THURSDAY, Jan. 6, 2022 (HealthDay News) — Between 2000 and 2019, most of the world’s urban population lived in areas with unhealthy levels of fine particulate matter (PM2.5), according to a study published online Jan. 5 in The Lancet Planetary Health.
Veronica A. Southerland, M.P.H., from George Washington University in Washington, D.C., and colleagues estimated population-weighted PM2.5 concentrations and attributable cause-specific mortality in 13,160 urban centers between 2000 and 2019 using high-resolution annual average PM2.5 concentrations, epidemiologically derived concentration response functions, and country-level baseline disease rates.

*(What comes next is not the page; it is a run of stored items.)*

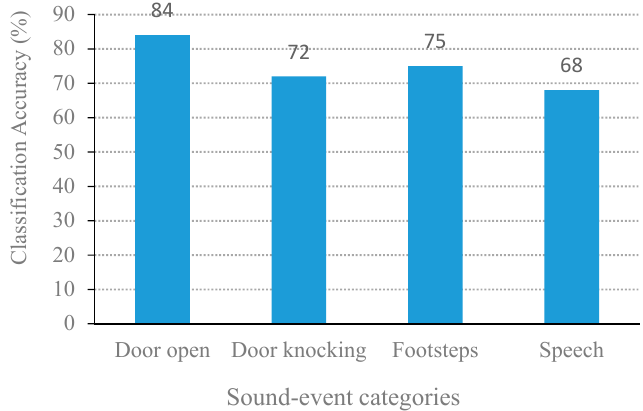
Figure 9. Average percentage of classification accuracy from the perspective of event group of the proposed NSSEC method .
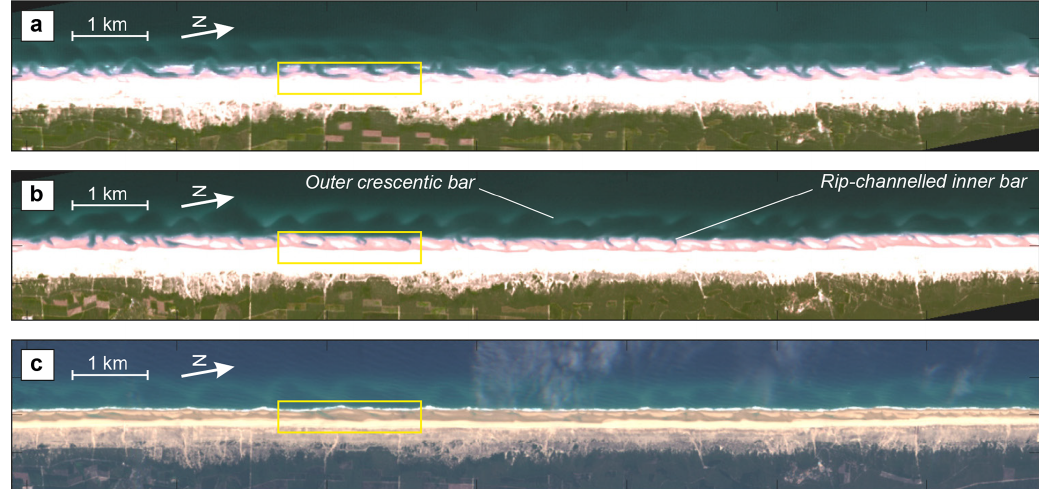
Figure 16. Satellite images of the Gironde coast around low tide near the vicinity of Truc Vert beach with the survey area in Fig. 15a indicated by the yellow box: (a) SPOT 5 image on 18 June 2007, (b) SPOT 5 image on 24 June 2009, and (c) Sentinel-2 image on 24 September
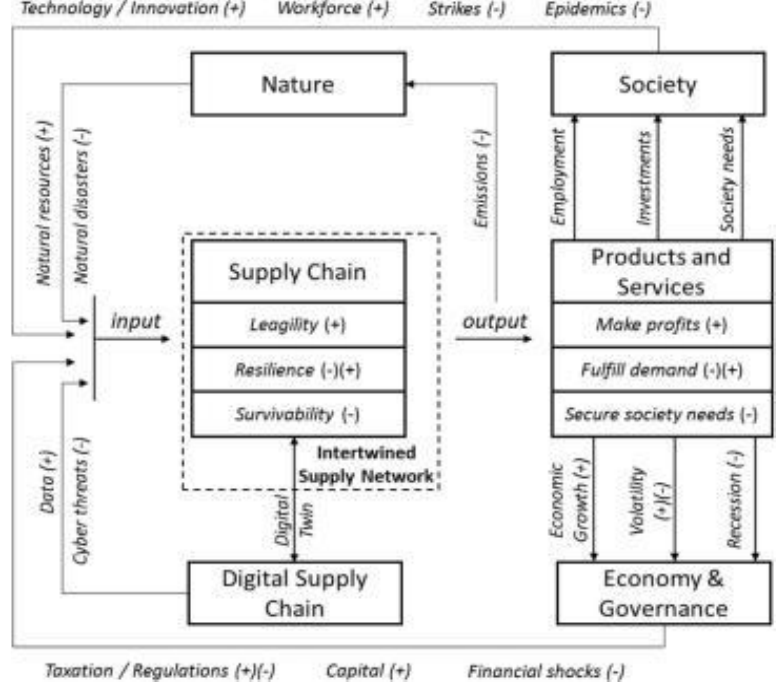
Figure 2. A General Framework of a Supply Chain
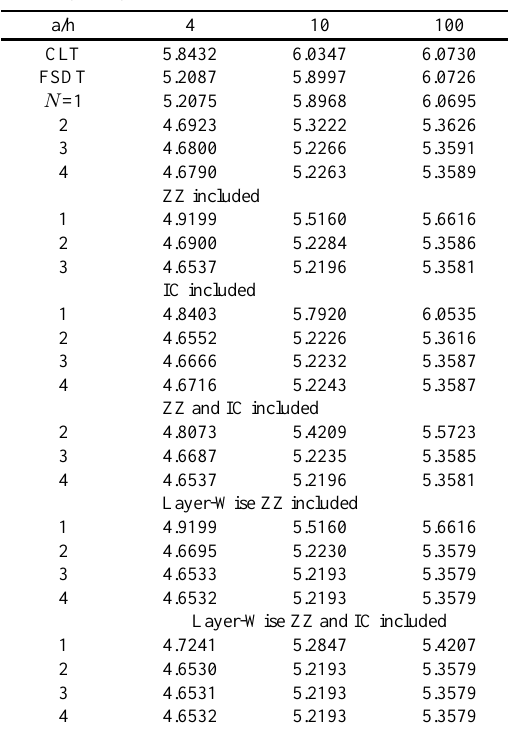
(cid:2) 2 ρ 1 h E 1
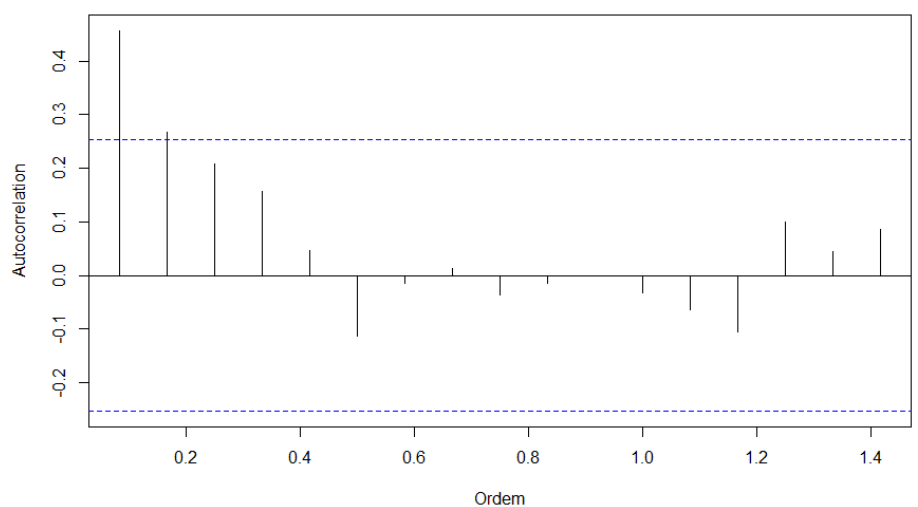
Figure 6. Correlogram of the potato production time series with normalized data. In Figure 6, the vertical axis indicates autocorrelation, and the horizontal axis indicates lag. The blue dashed line indicates where it is significantly different from zero. Note that all values except the first are within the blue dashed line limit. This means zero autocorrelation, indicating that potato production can be random and supposedly stationary. On the other hand, if the values were above the dashed line, the series would not be random and would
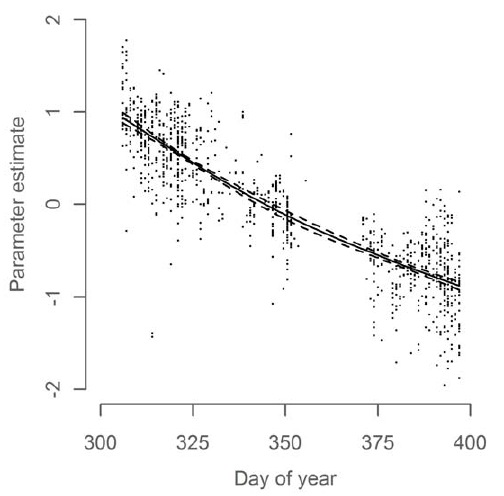
Figure 4. CSE parameter in the temperature model. Parameter estimate (solid line) with 95% confidence interval (dashed lines) and partial residuals (dots) relative to mean predicted value.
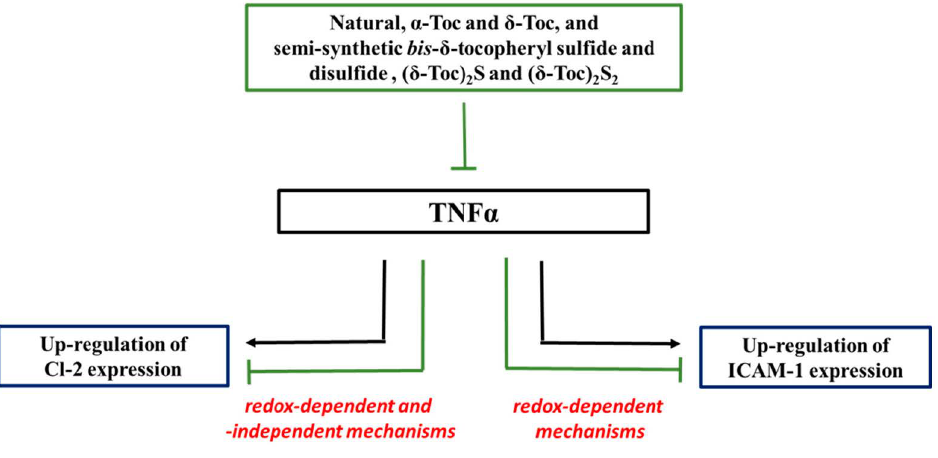
Figure 6. Schematic diagram illustrating the role of natural, α -Toc , δ -Toc , and semi-synthetic ( δ -Toc) 2 S and ( δ -Toc) 2 S 2 on TNF α -induced ICAM-1 and Cl-2 expression in HT29 cells. TNF α up-regulates ICAM-1 expression by redox-regulated mechanisms, and Cl-2 expression by redox- and non-redox-regulated mechanisms. Natural tocopherols and semi-synthetic δ -tocopheryl sul- fide and disulfide inhibit both these mechanisms and prevent the up-regulation of ICAM-1 and Cl-2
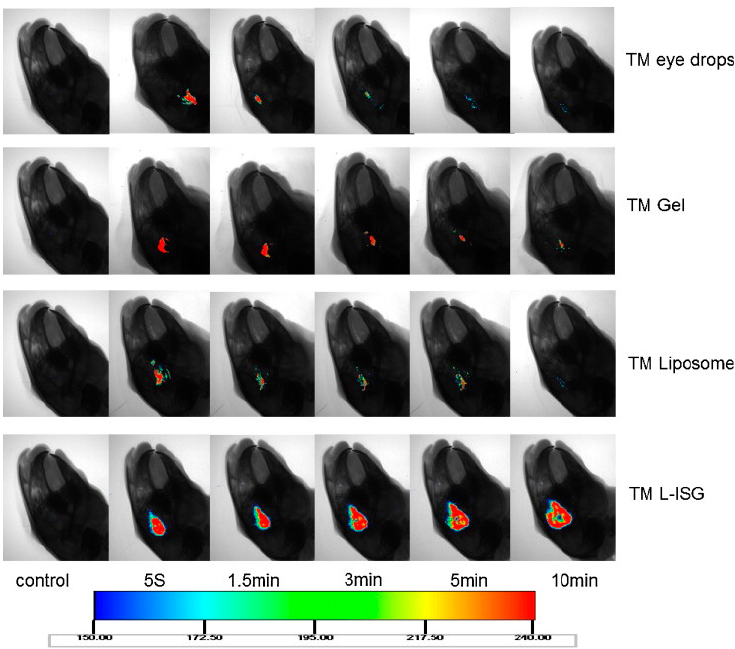
Figure 9. In vivo real time fluroscence imaging of timolol maleate (TM) eye drops, gel, liposomes and composite system (TM L-ISG). Recovery of TM on the corneal surface at 5 s, 1.5, 3, 5 and 10 min post-application. Reprinted from [162]. Copyright (2018), with permission from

The researchers found considerable heterogeneity in trends of PM2.5 concentrations between urban areas, although regional averages of urban PM2.5 concentrations decreased between 2000 and 2019. Of urban inhabitants, about 86 percent (2.5 billion inhabitants) lived in urban areas that exceeded the World Health Organization 2005 guideline annual average PM2.5, yielding more than 1.8 million deaths in 2019. In all regions except for Europe and the Americas, regional averages of PM2.5-attributable deaths increased, driven by changes in population numbers, age structures, and disease rates. PM2.5-attribuable mortality increased in some cities despite decreases in PM2.5 concentrations, resulting from shifting age distributions and rates of noncommunicable disease.
“The majority of the world’s urban population still live in areas with unhealthy levels of PM2.5,” Southerland said in a statement. “Avoiding the large public health burden caused by air pollution will require strategies that not only reduce emissions but also improve overall public health to reduce vulnerability.”